At the end of January the Swedish government forecast that GDP would fall by 0.8 percent in 2009 and then gradually recover.

GDP growth of 1.5 percent was forecast for 2010 and 3 percent in 2011. When the government published its autumn budget in September 2008 GDP growth for 2009 was forecast to be 1.3.

In January the government forecast that unemployment would peak at 8.5 percent in 2010, but that figure has now been dramatically revised.

Public finances are set to weaken as a result and are forecast to show a deficit in the years until 2012. Budget deficits are expected to exceed 3 percent in both 2010 and 2011.

The government expects the retraction to hit employment figures hard, with 320,000 fewer in work during the period 2008-2011.

Unemployment is forecast to hit 8.9 percent in 2009, 11.1 percent in 2010 and 11.7 percent in 2011 before it eases back to 11.3 percent in 2012, according to the new government forecast.

The spectre of deflation is also expected to emerge in 2009 with the consumer price index falling by 0.4 percent. Consumer price inflation is expected to return in 2010 with an increase of 0.3 percent, 0.8 percent in 2011 and by 1.5 percent in 2012.

All of the inflation forecasts come in below the Riksbank's inflation target of two percent.

The government expects consumption to be hit by the low stock market values, lower housing prices and a weakening labour market.

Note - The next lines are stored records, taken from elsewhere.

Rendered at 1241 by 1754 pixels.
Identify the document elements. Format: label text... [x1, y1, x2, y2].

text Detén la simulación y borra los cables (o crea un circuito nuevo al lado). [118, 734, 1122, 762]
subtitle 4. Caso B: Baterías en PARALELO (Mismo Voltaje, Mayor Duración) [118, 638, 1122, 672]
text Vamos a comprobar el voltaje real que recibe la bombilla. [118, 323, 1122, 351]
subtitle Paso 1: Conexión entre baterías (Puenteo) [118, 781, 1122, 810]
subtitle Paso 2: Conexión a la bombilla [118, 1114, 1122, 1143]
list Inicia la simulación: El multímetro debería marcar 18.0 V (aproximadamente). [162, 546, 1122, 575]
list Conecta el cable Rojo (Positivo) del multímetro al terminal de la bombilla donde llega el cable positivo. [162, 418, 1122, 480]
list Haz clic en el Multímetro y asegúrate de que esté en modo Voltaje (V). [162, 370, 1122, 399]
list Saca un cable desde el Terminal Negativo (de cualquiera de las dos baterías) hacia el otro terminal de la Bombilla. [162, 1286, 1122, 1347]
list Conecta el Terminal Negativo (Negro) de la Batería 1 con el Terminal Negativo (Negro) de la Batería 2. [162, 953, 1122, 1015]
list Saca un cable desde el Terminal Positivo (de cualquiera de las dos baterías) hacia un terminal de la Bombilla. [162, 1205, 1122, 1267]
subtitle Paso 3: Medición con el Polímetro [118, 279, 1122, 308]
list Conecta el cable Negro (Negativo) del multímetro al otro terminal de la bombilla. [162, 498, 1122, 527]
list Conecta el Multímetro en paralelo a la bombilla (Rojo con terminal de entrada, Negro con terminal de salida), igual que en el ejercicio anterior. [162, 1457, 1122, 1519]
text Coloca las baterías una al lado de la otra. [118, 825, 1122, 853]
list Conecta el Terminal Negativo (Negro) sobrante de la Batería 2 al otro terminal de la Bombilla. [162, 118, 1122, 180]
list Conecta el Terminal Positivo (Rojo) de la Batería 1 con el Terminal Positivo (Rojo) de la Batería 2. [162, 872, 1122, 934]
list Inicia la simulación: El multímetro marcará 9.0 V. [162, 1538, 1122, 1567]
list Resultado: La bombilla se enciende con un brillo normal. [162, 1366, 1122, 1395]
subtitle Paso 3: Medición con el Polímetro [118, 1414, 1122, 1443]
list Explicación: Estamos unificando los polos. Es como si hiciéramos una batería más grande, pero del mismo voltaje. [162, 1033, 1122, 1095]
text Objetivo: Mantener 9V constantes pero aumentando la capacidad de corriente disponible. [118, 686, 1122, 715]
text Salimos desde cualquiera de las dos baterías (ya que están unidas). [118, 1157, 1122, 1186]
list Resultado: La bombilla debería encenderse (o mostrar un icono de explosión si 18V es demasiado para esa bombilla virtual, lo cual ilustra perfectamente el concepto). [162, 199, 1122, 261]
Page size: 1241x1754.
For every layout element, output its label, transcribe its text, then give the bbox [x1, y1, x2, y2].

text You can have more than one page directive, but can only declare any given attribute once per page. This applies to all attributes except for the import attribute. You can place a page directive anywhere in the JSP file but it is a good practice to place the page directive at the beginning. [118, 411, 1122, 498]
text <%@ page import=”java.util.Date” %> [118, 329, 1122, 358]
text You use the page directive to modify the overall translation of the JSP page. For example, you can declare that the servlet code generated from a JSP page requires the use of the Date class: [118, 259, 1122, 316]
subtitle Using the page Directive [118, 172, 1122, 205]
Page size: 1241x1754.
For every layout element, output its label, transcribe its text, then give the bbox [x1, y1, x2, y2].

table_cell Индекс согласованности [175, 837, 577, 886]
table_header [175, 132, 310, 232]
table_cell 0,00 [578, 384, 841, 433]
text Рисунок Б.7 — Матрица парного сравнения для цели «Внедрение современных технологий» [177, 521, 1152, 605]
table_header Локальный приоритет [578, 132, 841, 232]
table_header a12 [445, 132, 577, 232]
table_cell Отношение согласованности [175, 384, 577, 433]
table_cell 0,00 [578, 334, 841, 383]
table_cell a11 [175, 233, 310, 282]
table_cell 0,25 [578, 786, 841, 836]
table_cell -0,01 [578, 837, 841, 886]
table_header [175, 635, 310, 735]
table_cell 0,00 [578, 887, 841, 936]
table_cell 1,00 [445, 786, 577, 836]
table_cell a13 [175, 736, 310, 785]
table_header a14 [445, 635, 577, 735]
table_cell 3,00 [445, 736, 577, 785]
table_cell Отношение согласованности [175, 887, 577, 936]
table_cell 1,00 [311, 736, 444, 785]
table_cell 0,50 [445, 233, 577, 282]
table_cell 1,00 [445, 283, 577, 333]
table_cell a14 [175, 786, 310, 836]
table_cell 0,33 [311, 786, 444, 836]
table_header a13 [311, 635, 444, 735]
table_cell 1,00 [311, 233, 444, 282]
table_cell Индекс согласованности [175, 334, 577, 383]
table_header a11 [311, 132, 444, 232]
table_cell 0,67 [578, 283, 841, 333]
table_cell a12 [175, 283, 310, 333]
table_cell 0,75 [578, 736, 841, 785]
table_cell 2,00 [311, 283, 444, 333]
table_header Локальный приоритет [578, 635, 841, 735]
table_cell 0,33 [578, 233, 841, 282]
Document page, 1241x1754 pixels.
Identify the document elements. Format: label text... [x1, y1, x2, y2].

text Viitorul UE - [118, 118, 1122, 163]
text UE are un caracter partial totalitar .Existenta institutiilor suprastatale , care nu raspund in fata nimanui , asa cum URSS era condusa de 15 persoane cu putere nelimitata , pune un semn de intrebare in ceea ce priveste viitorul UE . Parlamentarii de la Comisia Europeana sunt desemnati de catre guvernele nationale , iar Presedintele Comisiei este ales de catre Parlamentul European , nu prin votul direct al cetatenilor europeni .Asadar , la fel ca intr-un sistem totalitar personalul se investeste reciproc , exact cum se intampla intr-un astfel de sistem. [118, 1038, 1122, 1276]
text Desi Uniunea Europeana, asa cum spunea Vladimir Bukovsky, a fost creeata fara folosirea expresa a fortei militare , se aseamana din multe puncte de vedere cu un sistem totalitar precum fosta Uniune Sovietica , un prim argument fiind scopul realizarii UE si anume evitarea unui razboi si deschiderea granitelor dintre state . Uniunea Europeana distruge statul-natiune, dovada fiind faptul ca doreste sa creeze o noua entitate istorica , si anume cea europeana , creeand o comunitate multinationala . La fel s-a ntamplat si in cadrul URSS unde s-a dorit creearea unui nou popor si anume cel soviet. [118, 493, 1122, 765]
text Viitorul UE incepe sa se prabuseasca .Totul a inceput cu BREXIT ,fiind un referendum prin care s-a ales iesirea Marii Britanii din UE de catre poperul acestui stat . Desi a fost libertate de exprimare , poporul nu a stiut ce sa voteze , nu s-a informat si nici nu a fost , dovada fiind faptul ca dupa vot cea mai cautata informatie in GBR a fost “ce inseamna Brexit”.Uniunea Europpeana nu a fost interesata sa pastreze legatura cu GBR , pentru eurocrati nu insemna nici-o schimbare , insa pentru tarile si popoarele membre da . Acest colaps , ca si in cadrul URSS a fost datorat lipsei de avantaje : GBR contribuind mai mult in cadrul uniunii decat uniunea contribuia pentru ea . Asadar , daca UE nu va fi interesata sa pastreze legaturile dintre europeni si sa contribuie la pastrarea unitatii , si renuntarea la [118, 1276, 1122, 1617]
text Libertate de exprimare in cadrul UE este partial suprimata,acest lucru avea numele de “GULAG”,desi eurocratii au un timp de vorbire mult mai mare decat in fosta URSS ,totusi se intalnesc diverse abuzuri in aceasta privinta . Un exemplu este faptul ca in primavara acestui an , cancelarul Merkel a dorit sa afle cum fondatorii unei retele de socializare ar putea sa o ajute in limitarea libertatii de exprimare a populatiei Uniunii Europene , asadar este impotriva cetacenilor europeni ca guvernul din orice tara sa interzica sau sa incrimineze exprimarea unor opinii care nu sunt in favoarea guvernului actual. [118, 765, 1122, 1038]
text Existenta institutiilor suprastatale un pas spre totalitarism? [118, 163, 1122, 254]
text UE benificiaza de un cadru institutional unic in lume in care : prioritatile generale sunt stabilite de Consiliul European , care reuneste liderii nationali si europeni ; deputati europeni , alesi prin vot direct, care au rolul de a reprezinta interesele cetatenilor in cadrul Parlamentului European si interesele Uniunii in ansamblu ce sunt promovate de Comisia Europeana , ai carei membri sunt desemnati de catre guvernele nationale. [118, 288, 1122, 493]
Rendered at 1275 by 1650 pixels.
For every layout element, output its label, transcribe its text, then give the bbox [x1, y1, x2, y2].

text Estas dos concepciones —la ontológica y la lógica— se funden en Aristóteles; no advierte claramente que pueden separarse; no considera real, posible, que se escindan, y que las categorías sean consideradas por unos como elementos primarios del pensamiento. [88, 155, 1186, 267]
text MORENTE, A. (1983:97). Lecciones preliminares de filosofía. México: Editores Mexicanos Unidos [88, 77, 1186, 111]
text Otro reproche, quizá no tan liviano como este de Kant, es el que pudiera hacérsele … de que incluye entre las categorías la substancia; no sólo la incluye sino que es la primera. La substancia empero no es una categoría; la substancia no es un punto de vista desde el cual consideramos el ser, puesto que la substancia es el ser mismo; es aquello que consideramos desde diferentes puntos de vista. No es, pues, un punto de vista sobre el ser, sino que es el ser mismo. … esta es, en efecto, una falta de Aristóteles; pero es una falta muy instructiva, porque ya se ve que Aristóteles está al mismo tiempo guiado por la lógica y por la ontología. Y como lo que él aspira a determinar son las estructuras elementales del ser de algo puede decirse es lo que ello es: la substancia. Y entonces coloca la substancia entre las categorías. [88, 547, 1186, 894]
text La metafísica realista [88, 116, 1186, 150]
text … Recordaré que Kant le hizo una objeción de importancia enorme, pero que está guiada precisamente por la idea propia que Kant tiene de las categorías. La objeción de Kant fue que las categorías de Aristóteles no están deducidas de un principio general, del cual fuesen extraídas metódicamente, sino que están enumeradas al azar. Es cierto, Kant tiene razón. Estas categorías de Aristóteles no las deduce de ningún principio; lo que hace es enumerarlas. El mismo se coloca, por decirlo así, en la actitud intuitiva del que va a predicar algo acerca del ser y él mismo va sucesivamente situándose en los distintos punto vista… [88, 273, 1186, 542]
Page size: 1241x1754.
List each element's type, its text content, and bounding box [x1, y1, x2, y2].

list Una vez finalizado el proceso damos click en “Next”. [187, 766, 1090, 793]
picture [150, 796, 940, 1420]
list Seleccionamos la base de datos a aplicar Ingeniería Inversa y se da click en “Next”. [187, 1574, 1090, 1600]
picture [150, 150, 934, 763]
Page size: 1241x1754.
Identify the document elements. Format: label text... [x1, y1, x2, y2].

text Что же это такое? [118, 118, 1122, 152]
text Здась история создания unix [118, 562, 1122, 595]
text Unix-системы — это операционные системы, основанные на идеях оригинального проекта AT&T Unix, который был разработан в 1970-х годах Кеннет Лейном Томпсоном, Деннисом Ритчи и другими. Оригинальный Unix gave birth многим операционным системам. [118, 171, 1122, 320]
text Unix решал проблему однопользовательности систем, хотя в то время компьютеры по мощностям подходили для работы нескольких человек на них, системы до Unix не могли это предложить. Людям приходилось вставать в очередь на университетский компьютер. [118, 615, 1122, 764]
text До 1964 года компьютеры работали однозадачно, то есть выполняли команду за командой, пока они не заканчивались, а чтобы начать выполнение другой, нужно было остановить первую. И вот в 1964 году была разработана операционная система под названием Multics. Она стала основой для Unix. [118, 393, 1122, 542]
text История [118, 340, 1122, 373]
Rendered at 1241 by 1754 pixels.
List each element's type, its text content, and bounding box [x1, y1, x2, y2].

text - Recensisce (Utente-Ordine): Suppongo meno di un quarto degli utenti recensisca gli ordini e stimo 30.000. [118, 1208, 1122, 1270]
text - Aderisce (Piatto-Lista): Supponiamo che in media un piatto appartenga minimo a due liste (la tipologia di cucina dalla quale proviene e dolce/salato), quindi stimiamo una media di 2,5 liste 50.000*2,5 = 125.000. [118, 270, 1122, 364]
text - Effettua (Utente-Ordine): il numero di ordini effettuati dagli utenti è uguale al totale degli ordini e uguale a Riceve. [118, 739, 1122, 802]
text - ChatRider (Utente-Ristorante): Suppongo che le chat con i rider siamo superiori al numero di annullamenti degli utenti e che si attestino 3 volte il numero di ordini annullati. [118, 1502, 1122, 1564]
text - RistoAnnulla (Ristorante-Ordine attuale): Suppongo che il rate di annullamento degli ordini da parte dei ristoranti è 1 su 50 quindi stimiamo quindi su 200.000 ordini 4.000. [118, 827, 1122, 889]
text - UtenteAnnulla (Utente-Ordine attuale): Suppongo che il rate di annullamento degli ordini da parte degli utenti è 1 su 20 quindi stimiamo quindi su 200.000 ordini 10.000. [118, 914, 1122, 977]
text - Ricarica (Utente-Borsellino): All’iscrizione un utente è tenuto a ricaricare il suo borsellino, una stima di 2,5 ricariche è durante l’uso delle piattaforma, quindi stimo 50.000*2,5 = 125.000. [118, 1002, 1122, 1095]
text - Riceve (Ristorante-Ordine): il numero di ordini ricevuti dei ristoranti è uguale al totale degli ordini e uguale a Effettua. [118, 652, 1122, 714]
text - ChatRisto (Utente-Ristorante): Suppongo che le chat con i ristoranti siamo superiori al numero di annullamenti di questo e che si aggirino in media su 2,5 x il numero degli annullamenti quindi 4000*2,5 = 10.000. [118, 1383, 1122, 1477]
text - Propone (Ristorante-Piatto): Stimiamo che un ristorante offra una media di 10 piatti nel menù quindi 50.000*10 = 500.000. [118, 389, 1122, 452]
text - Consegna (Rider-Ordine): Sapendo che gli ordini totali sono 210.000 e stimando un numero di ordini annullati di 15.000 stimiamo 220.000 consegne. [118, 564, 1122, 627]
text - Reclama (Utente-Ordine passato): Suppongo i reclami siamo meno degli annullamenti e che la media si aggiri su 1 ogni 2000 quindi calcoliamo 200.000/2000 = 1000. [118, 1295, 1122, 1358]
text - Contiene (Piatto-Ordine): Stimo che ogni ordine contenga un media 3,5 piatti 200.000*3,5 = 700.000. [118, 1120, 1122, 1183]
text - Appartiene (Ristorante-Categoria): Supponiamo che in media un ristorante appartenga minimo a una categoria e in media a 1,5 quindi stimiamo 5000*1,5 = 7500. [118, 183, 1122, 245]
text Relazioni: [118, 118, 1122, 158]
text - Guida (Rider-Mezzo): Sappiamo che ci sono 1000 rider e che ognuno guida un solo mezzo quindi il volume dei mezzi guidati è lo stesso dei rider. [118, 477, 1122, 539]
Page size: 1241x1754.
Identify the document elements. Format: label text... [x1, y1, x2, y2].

Swedish exports will suffer from weakening demand in the global economy and investments are also expected to decline in both 2009 and 2010.

Anders Borg conceded that the scope for reforms was "very limited", but he added that the situation regarding further stability packages would be considered on a regular basis.

On Tuesday the National Institute of Economic Research (Konjunkturinstitutet - NIER) forecast that GDP would decline by 3.9 percent in 2009 and that unemployment would climb to 10.7 percent in 2010.